EMEC’s proposed test site will comprise six individual berths and accommodate floating offshore wind turbines of up to 20 MW rated capacity. Four of the six berths will be grid-connected, while an additional two berths will be reserved for power-to-X applications.
The site will offer floating wind developers the opportunity to prove performance and de-risk technologies in energetic metocean conditions, typical of ScotWind, Celtic Sea, Californian, and other commercially leased projects.
Independent analysis by BiGGAR Economics calculates that the proposed demonstration site has the potential to generate £690 million gross value add (GVA) to the UK economy, £442 million of which will accrue in Scotland.
BiGGAR’s economic impact analysis considers the full floating offshore wind value chain, from construction and development of the site through to operation and client demonstration activities.
The study anticipates the facility will create 4,160 new jobs in the UK, 2,220 of which will be in Scotland, during its expected 25-year lifetime.
Built into the development of the test site is a collaboration with Xodus Group’s X-Academy which will offer people the opportunity to retrain or skill up through hands-on involvement in projects at the centre, helping to develop specialised expertise for the floating wind industry.
“We want to ensure the benefit of the UK being a first mover on offshore energy technologies is firmly cemented here” said Matthew Finn, Commercial Director of EMEC. “Establishing a test centre of this nature in Scotland will encourage international companies to establish themselves here and sends a clear market signal to the Scottish supply chain. The UK Government set very clear ambitions of 5 GW floating offshore wind by 2030 with estimates that could deliver a GVA of £43.6 billion to the UK. The development of a floating wind test site aligns with the British Energy Security Strategy which outlines a clear need for continued support for R&D to drive through the commercialisation of technologies, bring down costs and provide assurance to investors regarding the viability of an emerging technology. EMEC’s floating wind test site has been designed specifically for floating wind developers to de-risk their technologies, putting turbines, floating structures, moorings and other components to the test in an energetic offshore environment. This will enable performance to be refined on a wide range of floating wind technologies prior to scale-up through ScotWind and beyond.”

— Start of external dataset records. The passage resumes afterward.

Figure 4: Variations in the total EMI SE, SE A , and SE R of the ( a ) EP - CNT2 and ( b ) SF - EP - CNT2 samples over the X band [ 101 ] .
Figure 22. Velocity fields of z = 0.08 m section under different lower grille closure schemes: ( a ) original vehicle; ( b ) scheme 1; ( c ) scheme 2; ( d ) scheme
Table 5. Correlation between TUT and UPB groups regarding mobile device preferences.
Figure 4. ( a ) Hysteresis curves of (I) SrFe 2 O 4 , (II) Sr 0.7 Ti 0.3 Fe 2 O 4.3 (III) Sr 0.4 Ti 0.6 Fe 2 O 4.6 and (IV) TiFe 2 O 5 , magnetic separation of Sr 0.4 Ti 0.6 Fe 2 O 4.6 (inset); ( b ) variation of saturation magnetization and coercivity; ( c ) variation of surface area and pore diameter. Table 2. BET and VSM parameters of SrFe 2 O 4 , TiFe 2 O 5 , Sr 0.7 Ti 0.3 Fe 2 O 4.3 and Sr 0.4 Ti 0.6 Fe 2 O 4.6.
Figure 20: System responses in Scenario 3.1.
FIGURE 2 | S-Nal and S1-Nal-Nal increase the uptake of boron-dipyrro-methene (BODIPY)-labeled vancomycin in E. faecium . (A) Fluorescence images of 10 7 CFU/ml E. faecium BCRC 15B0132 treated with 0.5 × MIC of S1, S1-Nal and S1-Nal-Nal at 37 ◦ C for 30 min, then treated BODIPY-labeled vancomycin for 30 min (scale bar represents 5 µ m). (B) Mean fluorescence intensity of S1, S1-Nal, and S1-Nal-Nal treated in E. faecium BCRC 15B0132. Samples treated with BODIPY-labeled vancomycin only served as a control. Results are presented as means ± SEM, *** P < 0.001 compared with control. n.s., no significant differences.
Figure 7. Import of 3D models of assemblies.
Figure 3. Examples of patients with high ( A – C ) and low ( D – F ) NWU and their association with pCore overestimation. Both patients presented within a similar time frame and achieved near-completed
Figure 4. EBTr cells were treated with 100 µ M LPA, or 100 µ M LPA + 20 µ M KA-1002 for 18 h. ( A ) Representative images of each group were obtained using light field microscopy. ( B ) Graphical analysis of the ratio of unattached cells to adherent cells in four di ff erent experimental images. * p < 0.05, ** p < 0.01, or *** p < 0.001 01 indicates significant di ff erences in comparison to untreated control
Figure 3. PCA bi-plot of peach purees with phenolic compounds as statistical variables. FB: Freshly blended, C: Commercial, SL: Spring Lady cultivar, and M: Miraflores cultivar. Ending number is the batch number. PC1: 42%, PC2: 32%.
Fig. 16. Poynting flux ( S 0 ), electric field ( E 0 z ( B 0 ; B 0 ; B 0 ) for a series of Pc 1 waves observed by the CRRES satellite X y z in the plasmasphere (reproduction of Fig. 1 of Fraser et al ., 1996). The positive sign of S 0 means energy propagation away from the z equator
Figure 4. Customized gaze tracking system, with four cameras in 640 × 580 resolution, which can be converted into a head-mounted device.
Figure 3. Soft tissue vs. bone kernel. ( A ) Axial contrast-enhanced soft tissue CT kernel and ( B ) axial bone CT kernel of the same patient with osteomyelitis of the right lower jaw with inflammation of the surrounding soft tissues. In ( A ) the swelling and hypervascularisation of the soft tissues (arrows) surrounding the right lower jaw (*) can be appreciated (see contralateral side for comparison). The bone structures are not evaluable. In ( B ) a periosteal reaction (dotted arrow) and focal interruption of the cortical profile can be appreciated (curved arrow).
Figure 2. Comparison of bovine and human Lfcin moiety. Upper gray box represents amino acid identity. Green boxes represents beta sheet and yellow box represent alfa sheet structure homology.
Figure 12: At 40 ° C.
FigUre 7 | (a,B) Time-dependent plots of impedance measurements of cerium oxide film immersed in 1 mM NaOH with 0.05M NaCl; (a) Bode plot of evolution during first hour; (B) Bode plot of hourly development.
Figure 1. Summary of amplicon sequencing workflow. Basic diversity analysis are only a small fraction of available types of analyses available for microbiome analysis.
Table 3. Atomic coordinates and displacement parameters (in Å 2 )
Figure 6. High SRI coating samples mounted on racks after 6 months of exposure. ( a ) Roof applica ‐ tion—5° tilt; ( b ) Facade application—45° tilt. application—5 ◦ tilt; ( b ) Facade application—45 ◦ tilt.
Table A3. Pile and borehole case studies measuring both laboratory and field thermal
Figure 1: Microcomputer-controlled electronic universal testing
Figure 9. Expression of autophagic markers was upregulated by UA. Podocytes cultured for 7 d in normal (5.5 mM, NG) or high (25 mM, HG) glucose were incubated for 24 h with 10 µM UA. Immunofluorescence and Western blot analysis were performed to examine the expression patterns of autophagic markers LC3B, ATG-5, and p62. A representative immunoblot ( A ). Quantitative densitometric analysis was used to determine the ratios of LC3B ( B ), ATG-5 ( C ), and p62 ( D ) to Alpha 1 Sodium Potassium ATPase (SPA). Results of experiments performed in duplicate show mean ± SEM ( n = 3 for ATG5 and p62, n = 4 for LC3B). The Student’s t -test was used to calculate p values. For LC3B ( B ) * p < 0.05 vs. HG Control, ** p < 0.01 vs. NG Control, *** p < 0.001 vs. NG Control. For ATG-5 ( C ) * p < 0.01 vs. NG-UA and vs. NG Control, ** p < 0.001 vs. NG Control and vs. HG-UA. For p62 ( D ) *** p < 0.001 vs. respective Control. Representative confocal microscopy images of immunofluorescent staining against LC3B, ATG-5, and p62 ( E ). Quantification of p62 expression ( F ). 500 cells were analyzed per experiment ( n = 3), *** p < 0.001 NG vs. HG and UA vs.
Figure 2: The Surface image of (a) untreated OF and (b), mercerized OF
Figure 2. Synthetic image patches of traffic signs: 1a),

Graeme Blackett, Director of BiGGAR Economics, added that the BiGGAR Economics impact assessment of EMEC’s proposed offshore floating wind test facility sets out the substantial economic benefits that the facility itself would generate for the Scottish economy, more than £440 million over its lifetime.
“It also highlights the strategic economic role the centre will play, providing a real-world testing and demonstration facility, encouraging innovation and accelerating deployment of floating offshore wind” Mr Blackett said.